* [Source information]:
☆ ☆ ☆ ☆ ☆
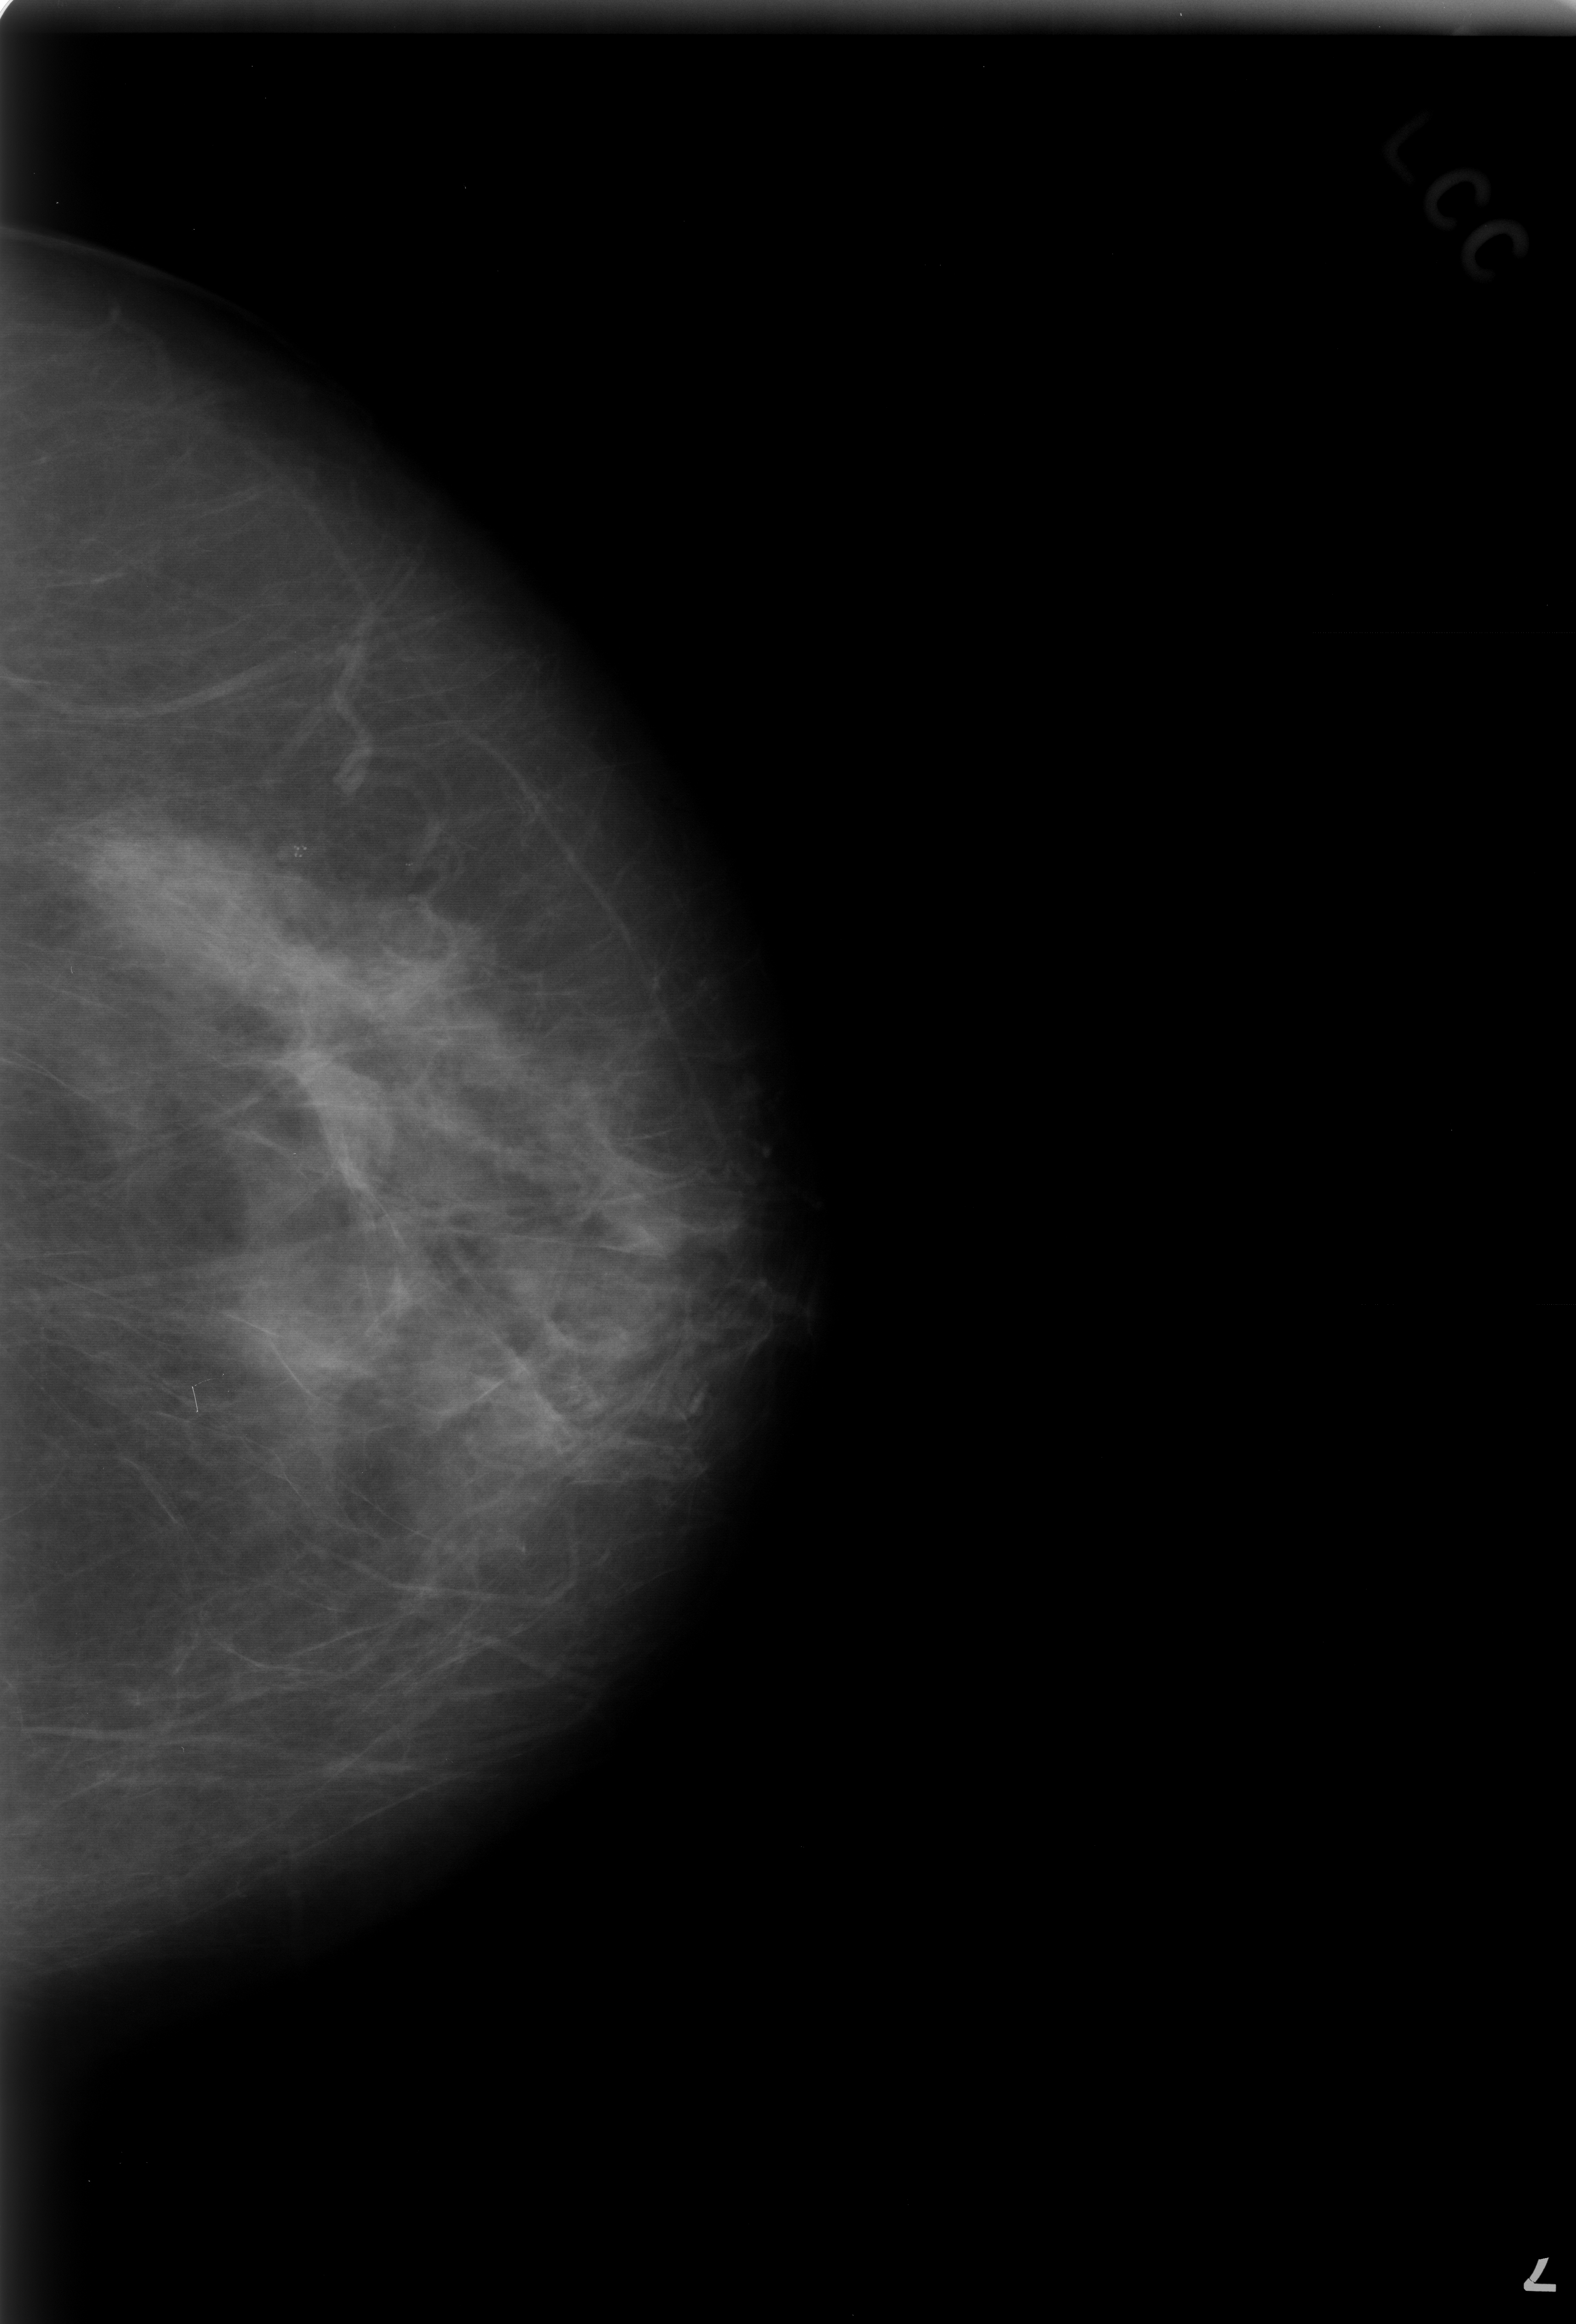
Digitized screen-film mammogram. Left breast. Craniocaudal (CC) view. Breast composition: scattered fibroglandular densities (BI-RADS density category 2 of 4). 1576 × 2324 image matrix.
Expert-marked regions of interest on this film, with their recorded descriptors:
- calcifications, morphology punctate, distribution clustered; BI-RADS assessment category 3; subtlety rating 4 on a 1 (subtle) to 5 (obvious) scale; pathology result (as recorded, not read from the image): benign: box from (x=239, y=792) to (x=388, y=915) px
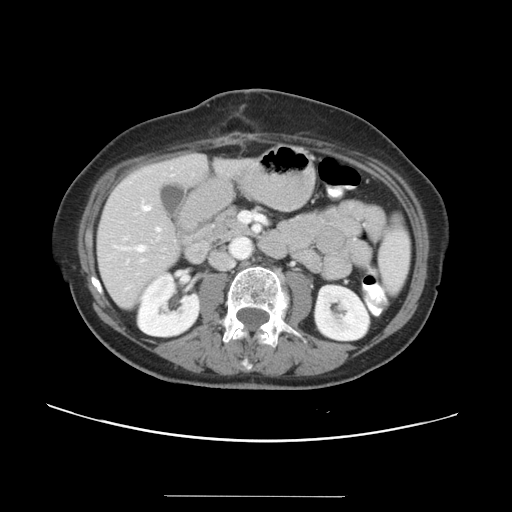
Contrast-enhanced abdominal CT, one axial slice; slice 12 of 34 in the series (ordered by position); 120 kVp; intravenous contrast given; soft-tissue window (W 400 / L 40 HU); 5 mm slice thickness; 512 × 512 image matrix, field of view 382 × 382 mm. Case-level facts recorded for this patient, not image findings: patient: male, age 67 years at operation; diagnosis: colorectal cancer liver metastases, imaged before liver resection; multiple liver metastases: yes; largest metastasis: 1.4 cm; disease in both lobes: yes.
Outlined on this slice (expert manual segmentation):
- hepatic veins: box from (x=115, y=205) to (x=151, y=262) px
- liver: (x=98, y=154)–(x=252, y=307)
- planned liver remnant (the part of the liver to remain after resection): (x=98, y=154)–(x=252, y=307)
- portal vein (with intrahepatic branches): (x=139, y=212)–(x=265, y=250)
☆ ☆ ☆ ☆ ☆
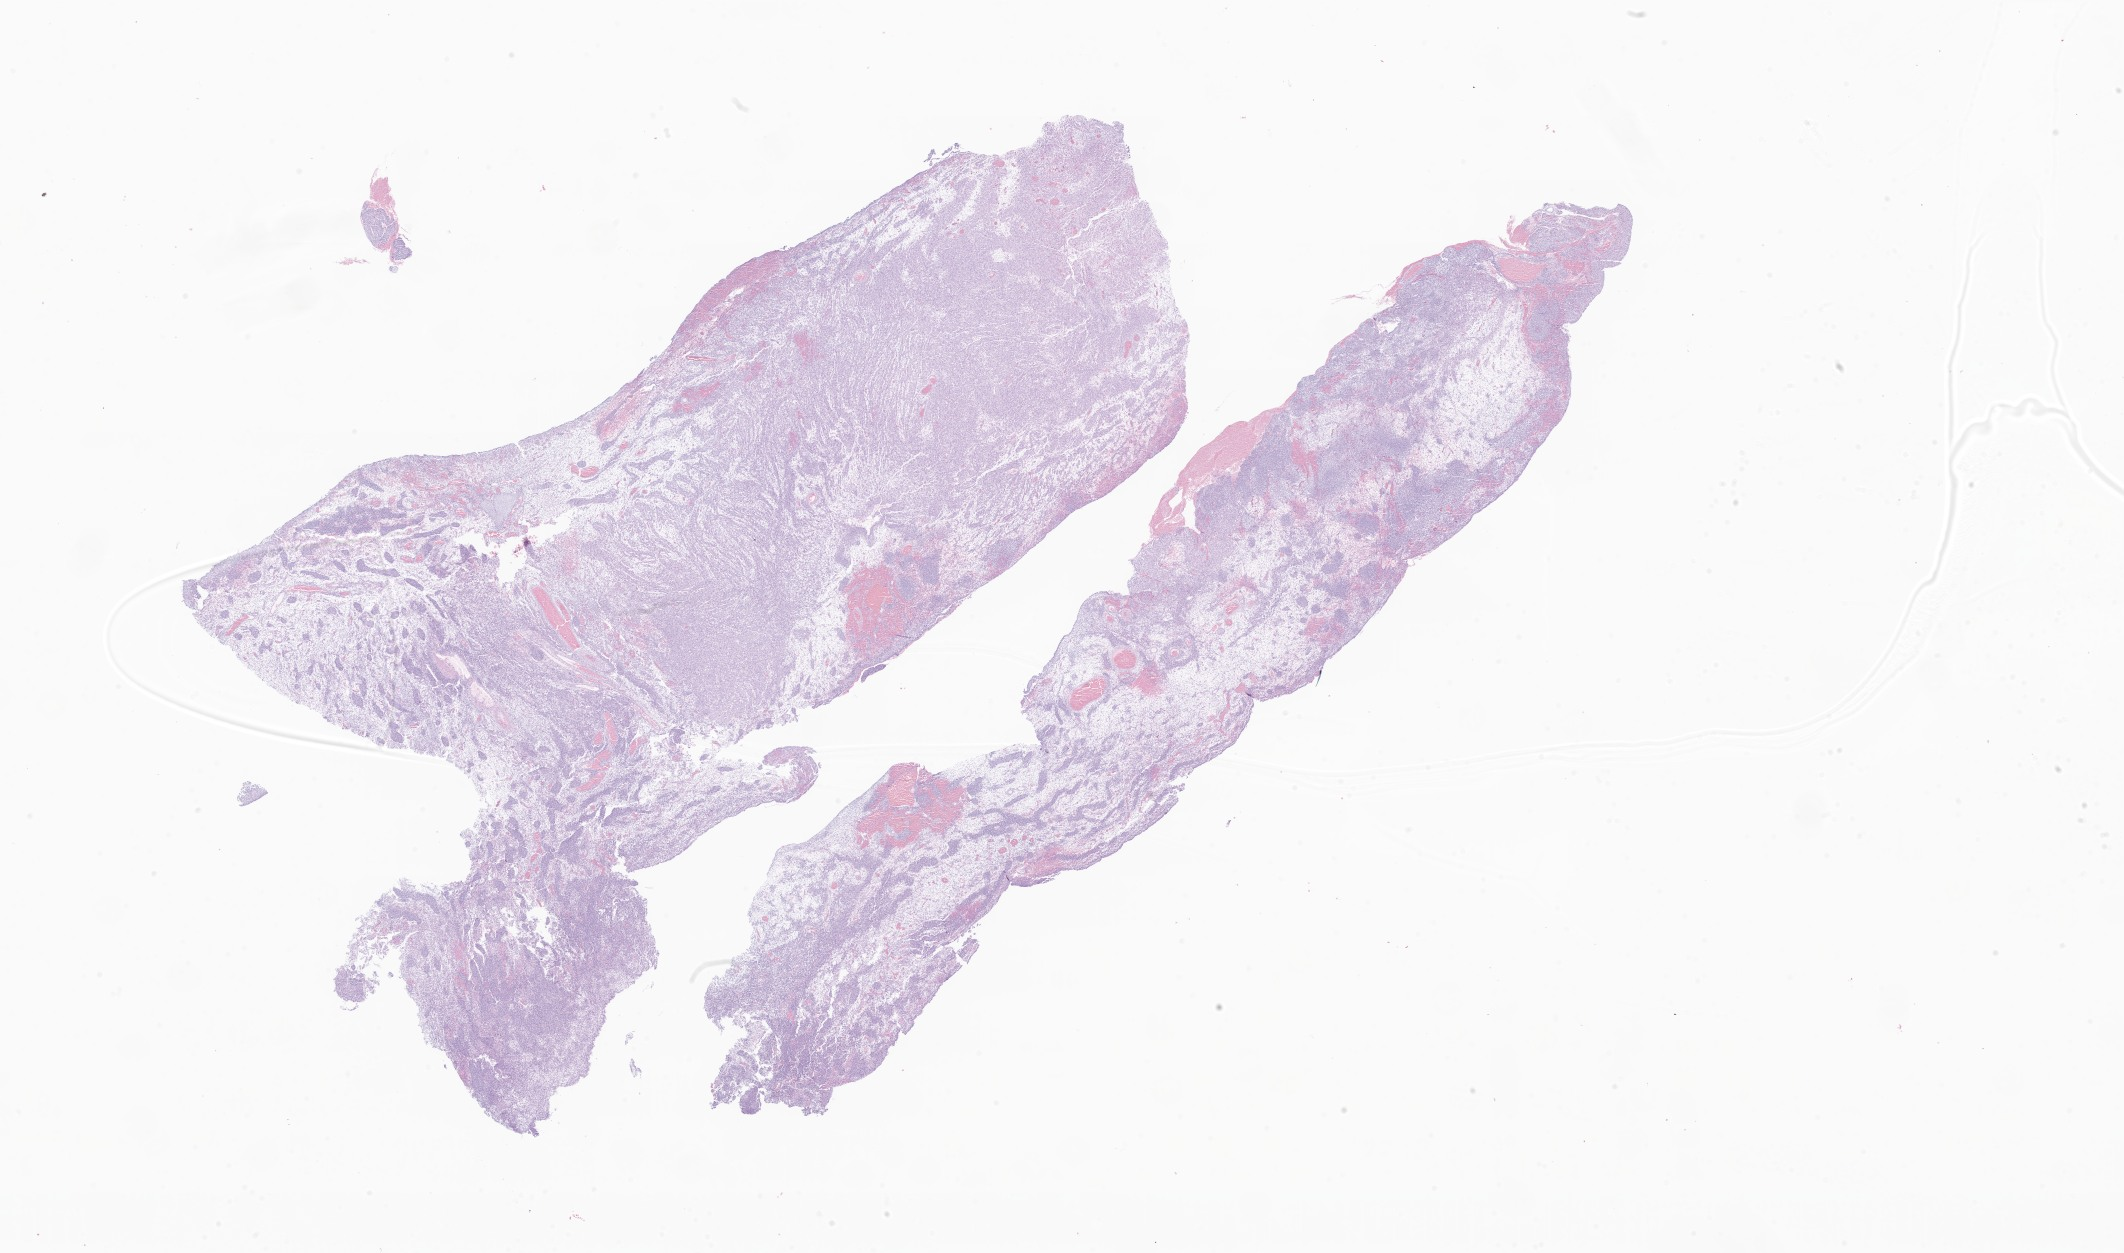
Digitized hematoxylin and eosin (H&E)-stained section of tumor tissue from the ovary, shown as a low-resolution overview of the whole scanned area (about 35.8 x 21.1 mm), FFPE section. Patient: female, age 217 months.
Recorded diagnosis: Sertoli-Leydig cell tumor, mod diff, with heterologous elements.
☆ ☆ ☆ ☆ ☆
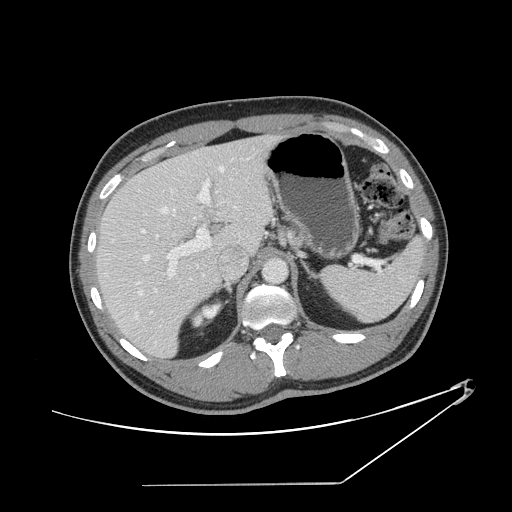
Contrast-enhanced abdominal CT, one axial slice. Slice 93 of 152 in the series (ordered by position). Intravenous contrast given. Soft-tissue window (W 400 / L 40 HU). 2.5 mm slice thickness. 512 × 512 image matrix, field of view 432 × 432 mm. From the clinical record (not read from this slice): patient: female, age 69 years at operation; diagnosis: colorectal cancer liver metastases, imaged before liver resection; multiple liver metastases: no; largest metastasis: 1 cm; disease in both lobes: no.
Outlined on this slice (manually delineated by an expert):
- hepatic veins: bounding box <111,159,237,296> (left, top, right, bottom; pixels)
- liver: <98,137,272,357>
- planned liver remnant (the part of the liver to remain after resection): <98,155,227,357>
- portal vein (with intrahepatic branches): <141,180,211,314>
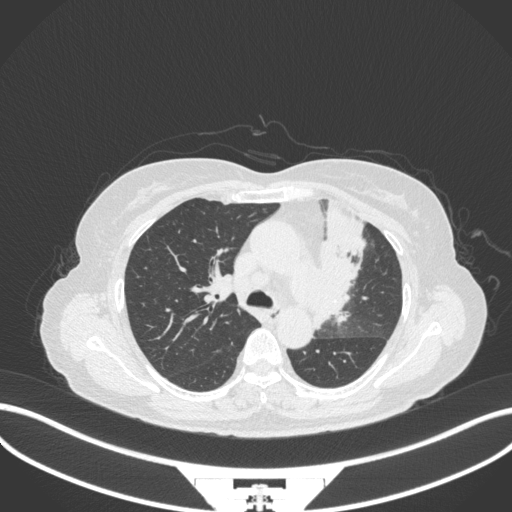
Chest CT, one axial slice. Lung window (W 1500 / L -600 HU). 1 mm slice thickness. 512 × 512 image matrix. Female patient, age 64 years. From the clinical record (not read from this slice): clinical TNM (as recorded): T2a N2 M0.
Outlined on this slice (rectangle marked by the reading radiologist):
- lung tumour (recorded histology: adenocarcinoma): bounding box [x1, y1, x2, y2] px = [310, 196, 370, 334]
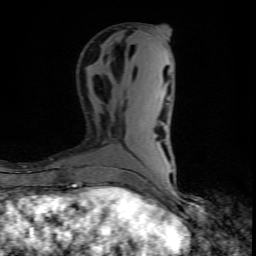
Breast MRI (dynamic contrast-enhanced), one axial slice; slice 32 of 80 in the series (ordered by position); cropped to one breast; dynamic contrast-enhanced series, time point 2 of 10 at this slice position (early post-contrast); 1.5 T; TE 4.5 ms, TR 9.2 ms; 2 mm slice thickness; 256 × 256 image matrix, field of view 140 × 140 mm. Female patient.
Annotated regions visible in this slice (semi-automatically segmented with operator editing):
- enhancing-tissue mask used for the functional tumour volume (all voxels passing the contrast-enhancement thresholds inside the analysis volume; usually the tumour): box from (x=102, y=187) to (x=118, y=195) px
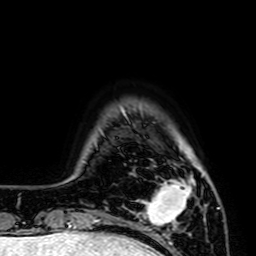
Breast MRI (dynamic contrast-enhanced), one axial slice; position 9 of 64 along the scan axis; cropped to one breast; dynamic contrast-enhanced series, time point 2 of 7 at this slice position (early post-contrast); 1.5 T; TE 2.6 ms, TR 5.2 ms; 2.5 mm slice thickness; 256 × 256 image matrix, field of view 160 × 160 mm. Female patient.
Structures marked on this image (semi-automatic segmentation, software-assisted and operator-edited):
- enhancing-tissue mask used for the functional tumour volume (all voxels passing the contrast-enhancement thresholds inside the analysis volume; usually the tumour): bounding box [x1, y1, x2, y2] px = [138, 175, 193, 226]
☆ ☆ ☆ ☆ ☆
* [Exercise prompt]: Lines holding "tumour" in the listing above: report how many there are, with the number alone.

* [Response to this task]: 3